━━━ Selection ━━━

= Happy path =

Default path without errors or exceptions

In the context of software or information modeling, a happy path (sometimes called happy flow) is a default scenario featuring no exceptional or error conditions. For example, the happy path for a function validating credit card numbers would be where none of the validation rules raise an error, thus letting execution continue successfully to the end, generating a positive response.

Process steps for a happy path are also used in the context of a use case. In contrast to the happy path, process steps for alternate flow and exception flow may also be documented.

Happy path test is a well-defined test case using known input, which executes without exception and produces an expected output. Happy path testing can show that a system meets its functional requirements but it does not guarantee a graceful handling of error conditions or aid in finding hidden bugs.

Happy day (or sunny day) scenario and golden path are slang synonyms for happy path.

━━━ Provided data ━━━

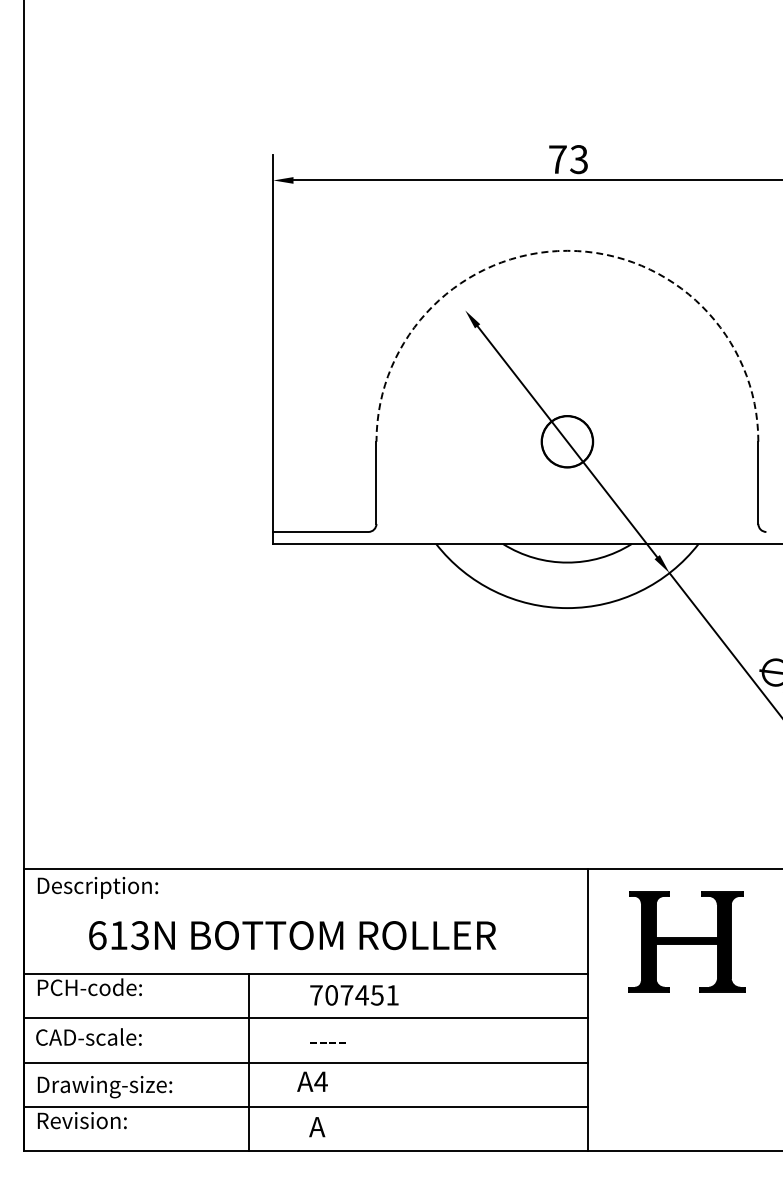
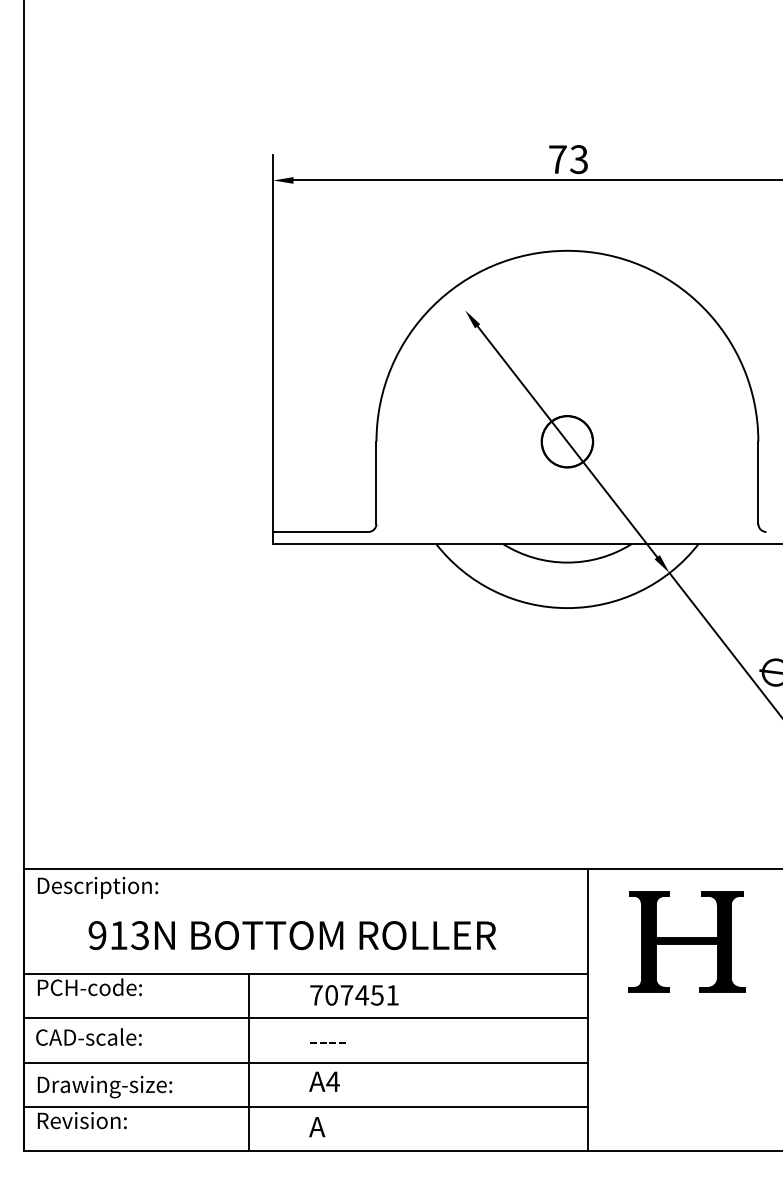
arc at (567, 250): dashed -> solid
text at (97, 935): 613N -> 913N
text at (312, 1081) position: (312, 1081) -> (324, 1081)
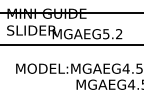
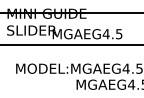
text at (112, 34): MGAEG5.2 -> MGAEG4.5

━━━

[Short exercise A] In the happy path article, explain why the credit card validation function in its example produces a positive response. Answer in one to three sentences.
[Short exercise B] According to the happy path article, which slang terms are synonyms for "happy path"?
[Short exercise C] Continue the happy path article from its last sentence.

[Task result A] None of the function's validation rules raise an error, so execution continues successfully to the end. Reaching the end this way generates a positive response.

[Task result B] Happy day (or sunny day) scenario and golden path.

[Task result C]
In use case analysis, there is only one happy path, but there may be any number of additional alternate path scenarios which are all valid optional outcomes. If valid alternatives exist, the happy path is then identified as the default or most likely positive alternative. The analysis may also show one or more exception paths. An exception path is taken as the result of a fault condition. Use cases and the resulting interactions are commonly modeled in graphical languages such as the Unified Modeling Language (UML) or SysML.

== Unhappy path ==
There is no agreed name for the opposite of happy paths: they may be known as sad paths, bad paths, or exception paths. The term 'unhappy path' is gaining popularity as it suggests a complete opposite to 'happy path' and retains the same context. Usually there is no extra 'unhappy path', leaving such 'term' meaningless, because the happy path reaches the utter end, but an 'unhappy path' is shorter, ends prematurely, and does not reach the desired end, i.e. not even the last page of a wizard. And in contrast to a single happy path, there are a lot of different ways in which things can go wrong, so there is no single criterion to determine 'the unhappy path'.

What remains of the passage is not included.